Nephrectomy does not elevate risk of death, AKI after high-grade renal trauma

10 Feb 2022
Nephrectomy does not elevate risk of death, AKI after high-grade renal trauma

Undergoing nephrectomy after high-grade renal trauma (HGRT) does not appear to increase mortality or acute kidney injury (AKI) following adjustments for volume of blood transfused in the first 24 hours, a recent study has shown.

“As a clinical principle, trauma nephrectomy should be avoided when possible,” the authors said.

It was previously thought that patients with HGRT undergoing nephrectomy could be at greater risk for death than those treated conservatively, but no study had controlled for degree of haemorrhage as a measure of shock.

To address this, the authors identified patients with HGRT (American Association for the Surgery of Trauma grade III–V) in Trauma Quality Improvement Program (2013–2017) and adjusted for the probability of nephrectomy using propensity scoring.

The association of nephrectomy with mortality and AKI was analysed using conditional logistic regression, with adjustments for patient characteristics, injury specifics, and physiological factors including blood transfusions.

A total of 12,780 patients with HGRT were identified, of whom 1,014 (7.9 percent) underwent nephrectomy. Mortality was 10.6 percent in the nephrectomy group and 4.2 percent in the non-nephrectomy group (p<0.001). In addition, more patients who went through nephrectomy experienced AKI (8.6 percent vs 2.4 percent; p<0.001).

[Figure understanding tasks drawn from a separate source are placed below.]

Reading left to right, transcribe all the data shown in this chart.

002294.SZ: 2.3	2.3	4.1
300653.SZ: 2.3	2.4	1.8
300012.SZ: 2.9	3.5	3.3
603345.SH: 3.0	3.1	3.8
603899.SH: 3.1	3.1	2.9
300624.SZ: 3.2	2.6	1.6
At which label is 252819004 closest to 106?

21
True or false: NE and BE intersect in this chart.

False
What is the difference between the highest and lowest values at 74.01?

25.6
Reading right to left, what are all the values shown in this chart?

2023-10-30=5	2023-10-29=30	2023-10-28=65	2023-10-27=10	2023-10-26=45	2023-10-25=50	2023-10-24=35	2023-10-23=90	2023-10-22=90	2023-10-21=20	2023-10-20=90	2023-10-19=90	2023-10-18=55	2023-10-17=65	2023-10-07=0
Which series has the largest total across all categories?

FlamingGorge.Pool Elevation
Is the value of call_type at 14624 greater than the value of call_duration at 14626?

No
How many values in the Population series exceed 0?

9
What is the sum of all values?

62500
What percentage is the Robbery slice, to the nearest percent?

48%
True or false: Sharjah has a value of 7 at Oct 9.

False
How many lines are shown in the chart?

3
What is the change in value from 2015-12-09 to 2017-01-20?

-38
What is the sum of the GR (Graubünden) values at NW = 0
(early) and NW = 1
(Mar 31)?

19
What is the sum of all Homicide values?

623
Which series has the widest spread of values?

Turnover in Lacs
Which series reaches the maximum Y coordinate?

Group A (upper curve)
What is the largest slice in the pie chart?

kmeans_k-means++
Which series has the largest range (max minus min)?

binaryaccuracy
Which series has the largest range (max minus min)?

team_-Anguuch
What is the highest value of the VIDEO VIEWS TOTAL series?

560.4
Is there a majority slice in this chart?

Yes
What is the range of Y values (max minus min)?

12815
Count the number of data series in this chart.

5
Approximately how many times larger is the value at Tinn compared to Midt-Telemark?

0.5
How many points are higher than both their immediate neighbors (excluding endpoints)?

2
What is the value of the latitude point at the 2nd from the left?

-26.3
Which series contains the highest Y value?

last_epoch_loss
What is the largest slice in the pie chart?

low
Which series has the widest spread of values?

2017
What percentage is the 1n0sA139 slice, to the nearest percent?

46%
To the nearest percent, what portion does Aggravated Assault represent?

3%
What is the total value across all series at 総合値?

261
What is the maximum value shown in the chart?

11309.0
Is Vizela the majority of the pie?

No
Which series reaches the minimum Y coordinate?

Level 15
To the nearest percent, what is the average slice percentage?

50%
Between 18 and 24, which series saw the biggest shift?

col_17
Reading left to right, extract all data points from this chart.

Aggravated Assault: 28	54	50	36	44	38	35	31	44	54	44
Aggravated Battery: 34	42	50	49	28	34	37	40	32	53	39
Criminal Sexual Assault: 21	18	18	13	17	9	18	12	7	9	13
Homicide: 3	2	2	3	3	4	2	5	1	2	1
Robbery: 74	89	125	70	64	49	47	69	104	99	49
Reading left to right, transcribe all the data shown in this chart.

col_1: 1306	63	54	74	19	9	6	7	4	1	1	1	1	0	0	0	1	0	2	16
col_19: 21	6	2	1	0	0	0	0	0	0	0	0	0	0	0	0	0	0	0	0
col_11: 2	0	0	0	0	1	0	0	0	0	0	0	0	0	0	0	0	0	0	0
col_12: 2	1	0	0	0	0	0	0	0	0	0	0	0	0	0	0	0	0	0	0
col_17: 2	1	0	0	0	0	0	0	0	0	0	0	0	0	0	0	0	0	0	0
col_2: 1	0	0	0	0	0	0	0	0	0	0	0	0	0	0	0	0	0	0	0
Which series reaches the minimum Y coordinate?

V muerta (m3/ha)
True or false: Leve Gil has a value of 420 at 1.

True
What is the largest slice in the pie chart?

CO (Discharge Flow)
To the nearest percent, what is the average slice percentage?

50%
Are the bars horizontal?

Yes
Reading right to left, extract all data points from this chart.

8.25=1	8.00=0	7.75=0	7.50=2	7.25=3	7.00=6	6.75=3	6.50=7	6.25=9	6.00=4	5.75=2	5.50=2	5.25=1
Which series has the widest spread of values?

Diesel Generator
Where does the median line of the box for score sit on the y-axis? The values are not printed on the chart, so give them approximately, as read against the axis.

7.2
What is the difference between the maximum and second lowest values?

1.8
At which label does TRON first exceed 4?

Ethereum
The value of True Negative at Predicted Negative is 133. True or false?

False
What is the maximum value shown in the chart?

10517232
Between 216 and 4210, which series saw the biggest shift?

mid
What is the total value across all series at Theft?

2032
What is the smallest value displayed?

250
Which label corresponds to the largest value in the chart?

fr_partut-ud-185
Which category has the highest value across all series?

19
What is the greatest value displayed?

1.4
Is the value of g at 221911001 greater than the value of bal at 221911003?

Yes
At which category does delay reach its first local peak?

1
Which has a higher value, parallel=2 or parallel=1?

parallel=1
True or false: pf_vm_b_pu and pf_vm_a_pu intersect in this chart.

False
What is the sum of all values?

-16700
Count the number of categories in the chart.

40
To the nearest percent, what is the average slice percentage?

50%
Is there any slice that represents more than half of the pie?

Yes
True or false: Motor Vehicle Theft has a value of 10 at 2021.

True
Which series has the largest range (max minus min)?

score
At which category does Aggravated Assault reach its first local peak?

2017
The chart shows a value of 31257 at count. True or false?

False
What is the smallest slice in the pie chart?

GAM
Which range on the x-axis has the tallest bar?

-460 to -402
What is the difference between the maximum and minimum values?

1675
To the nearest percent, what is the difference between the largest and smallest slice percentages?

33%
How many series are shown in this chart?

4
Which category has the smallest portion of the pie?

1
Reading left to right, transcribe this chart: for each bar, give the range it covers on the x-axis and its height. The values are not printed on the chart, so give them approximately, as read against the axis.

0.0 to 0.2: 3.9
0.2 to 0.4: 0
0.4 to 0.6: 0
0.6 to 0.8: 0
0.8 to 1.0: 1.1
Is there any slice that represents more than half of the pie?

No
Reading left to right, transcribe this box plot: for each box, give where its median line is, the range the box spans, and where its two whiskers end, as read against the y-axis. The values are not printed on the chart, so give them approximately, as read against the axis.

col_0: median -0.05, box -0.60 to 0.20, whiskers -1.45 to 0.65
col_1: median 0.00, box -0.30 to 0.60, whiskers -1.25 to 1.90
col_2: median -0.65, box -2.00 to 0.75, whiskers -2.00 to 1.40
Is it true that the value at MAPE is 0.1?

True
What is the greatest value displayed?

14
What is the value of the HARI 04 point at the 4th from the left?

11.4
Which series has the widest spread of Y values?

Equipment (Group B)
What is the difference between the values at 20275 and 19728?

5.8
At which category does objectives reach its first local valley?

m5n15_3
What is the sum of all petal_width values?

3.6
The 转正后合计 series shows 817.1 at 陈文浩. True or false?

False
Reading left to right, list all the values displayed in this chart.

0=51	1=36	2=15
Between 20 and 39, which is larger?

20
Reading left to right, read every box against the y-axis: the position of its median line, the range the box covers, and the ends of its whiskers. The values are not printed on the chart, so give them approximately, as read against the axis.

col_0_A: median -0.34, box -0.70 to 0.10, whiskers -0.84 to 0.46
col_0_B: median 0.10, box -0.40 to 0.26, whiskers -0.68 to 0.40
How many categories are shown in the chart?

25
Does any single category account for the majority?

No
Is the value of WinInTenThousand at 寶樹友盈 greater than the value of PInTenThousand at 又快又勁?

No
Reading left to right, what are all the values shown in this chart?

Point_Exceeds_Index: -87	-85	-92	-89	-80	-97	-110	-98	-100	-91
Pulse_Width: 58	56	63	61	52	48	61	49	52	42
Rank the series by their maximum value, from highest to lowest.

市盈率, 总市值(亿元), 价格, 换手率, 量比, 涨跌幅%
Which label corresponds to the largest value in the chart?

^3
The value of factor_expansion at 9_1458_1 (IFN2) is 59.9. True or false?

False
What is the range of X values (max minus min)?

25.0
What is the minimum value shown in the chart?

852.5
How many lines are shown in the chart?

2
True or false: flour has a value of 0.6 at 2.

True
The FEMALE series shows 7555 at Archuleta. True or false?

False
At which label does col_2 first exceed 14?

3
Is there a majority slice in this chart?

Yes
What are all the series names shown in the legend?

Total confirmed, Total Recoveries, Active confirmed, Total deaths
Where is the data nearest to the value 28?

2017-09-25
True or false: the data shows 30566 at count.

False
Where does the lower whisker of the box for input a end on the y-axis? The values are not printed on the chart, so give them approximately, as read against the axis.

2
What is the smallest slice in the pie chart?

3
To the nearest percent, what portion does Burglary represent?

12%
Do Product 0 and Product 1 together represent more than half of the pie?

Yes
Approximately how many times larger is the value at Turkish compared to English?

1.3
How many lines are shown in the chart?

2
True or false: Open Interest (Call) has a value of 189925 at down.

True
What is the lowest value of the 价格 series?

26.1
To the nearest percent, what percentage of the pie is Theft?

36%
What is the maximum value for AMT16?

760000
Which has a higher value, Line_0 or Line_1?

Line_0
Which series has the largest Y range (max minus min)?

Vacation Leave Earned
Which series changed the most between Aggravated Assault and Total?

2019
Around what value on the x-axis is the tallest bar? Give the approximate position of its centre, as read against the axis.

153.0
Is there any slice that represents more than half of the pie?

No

However, nephrectomy was neither associated with mortality (odds ratio, 0.367, 95 percent confidence interval, 0.09‒1.497; p=0.162) nor with AKI in the adjusted analysis.

Notably, the following factors correlated with higher mortality: increasing age, non-Caucasian race, increasing Injury Severity Score, decreasing Glasgow Coma Score, and blood transfusions. On the other hand, AKI correlated independently with male sex, increasing age, and blood transfusions.